10/27/2007

Autocritique

Comme c'était à prévoir, l'Usurpateur vient de remporter les élections, dit le Sceptique. Ca n'a naturellement aucune importance, tout reste évidemment sous contrôle. Mais les dirigeants n'en emplissent pas moins l'air de leurs cris et gémissements. On croirait qu'on les égorge. En soi déjà ça fait plaisir. Il faudrait répéter plus souvent l'exercice. Dans le même contexte, dit l'Auditrice, le Secrétaire à l'Emission a présenté hier son autocritique. L'Emission, a-t-il reconnu, a beaucoup trop parlé de l'Usurpateur ces dernières semaines. Elle lui a également beaucoup trop souvent donné la parole. Beaucoup moins assurément qu'aux autres, mais c'était encore trop. On ne l'a pas non plus assez interrompu quand il prenait la parole: on ne s'est, certes, pas fait faute de l'interrompre, mais c'était trop peu encore. Pas assez souvent. Le Secrétaire s'est donc excusé auprès de la population. Il admet ses erreurs, et a promis de faire en sorte qu'elles ne se reproduisent plus.

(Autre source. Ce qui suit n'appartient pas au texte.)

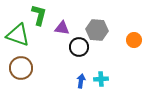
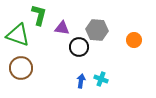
cyan cross: rotated 24 degrees clockwise
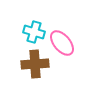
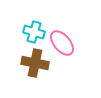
brown cross: moved 1 px up; rotated 16 degrees clockwise
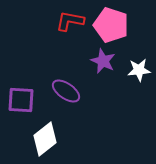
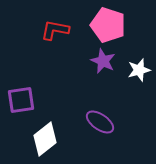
red L-shape: moved 15 px left, 9 px down
pink pentagon: moved 3 px left
white star: rotated 10 degrees counterclockwise
purple ellipse: moved 34 px right, 31 px down
purple square: rotated 12 degrees counterclockwise
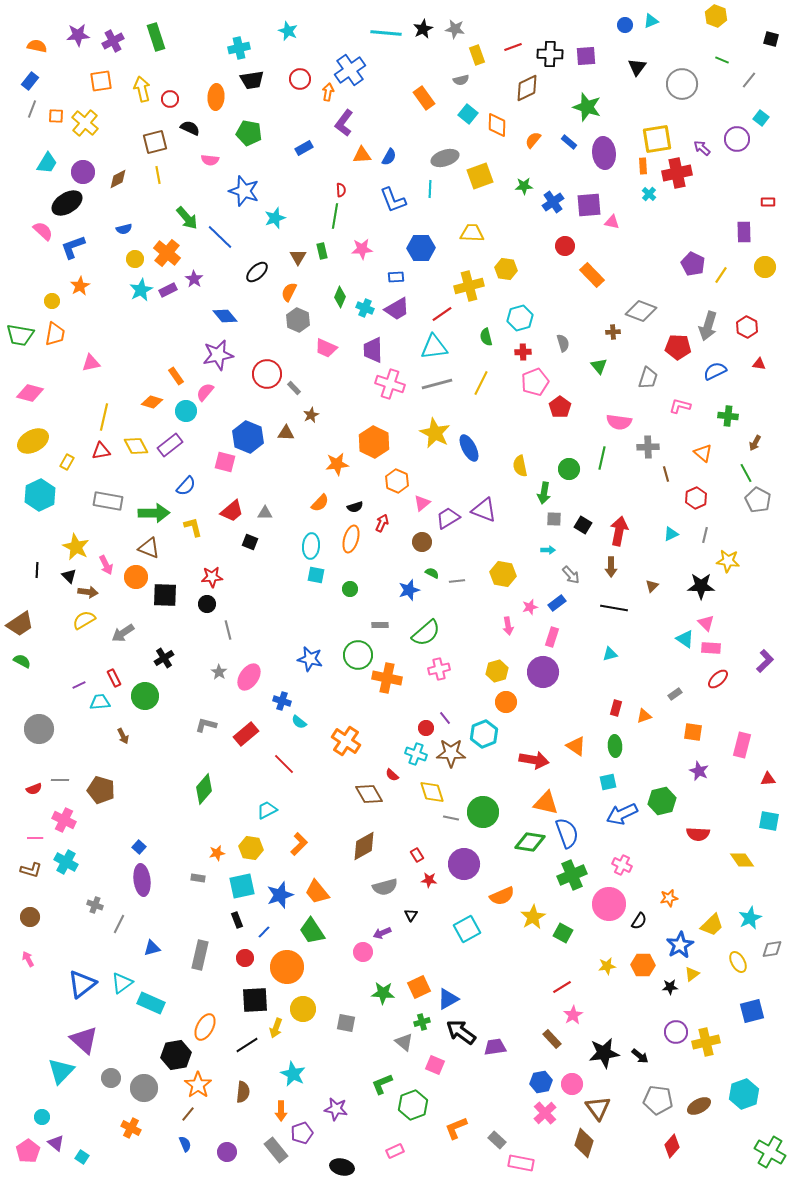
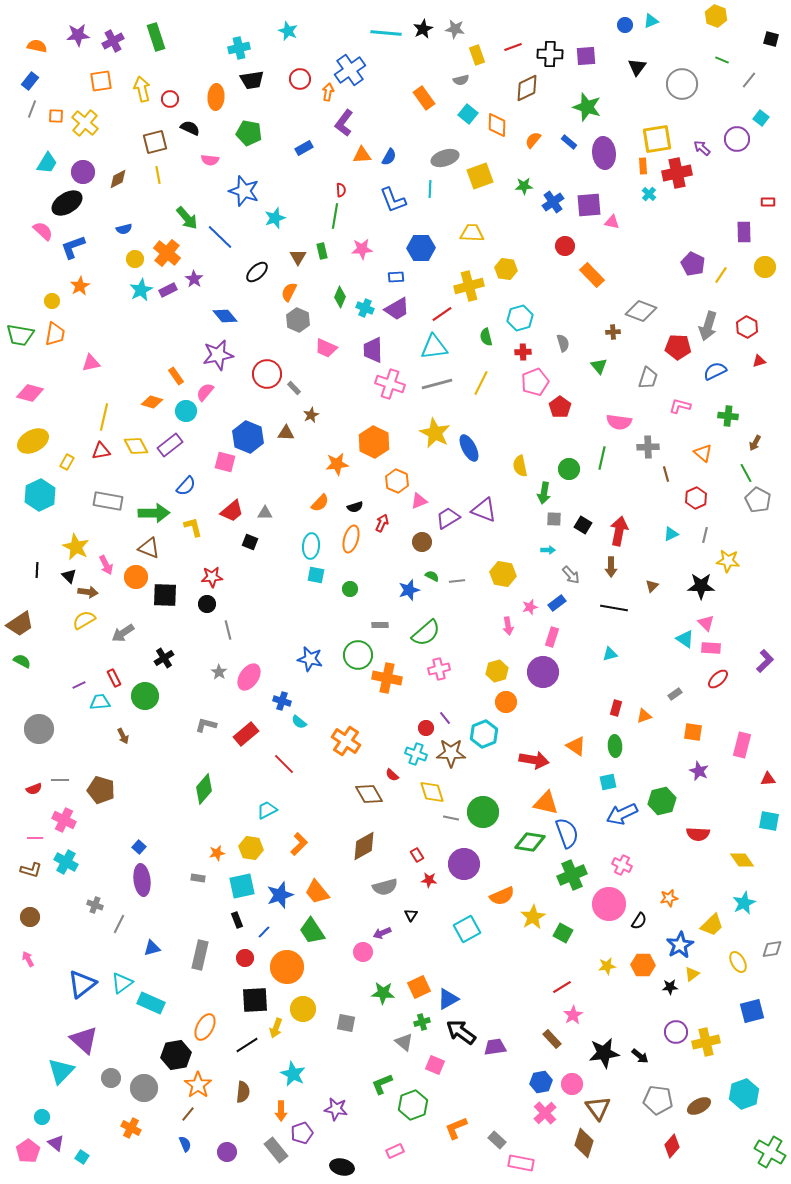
red triangle at (759, 364): moved 3 px up; rotated 24 degrees counterclockwise
pink triangle at (422, 503): moved 3 px left, 2 px up; rotated 18 degrees clockwise
green semicircle at (432, 573): moved 3 px down
cyan star at (750, 918): moved 6 px left, 15 px up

Sans remettre en cause la liberté de l'information, base de notre démocratie, il a fait part de son intention de renforcer encore à l'avenir les mécanismes d'autocontrôle d'ores et déjà en vigueur au sein de l'institution. L'Activiste a été chargé d'une mission spéciale dans ce domaine. Il sera assisté d'une commission d'Ethique et de Déontologie incluant le Politologue, le Génie modifié, Très-dans-la-ligne, Très-dans-le-vent et Suivons-le-mouvement. En outre, des observateurs de l'ONU, de l'OTAN et de l'OSCE lui feront régulièrement part de leurs remarques et recommandations. Je suis loin d'être toujours d'accord avec l'Usurpateur, dit l'Ethnologue. En bien des domaines il se trompe (l'écologie par exemple). Ce qui est sûr, en revanche, c'est qu'il les gêne.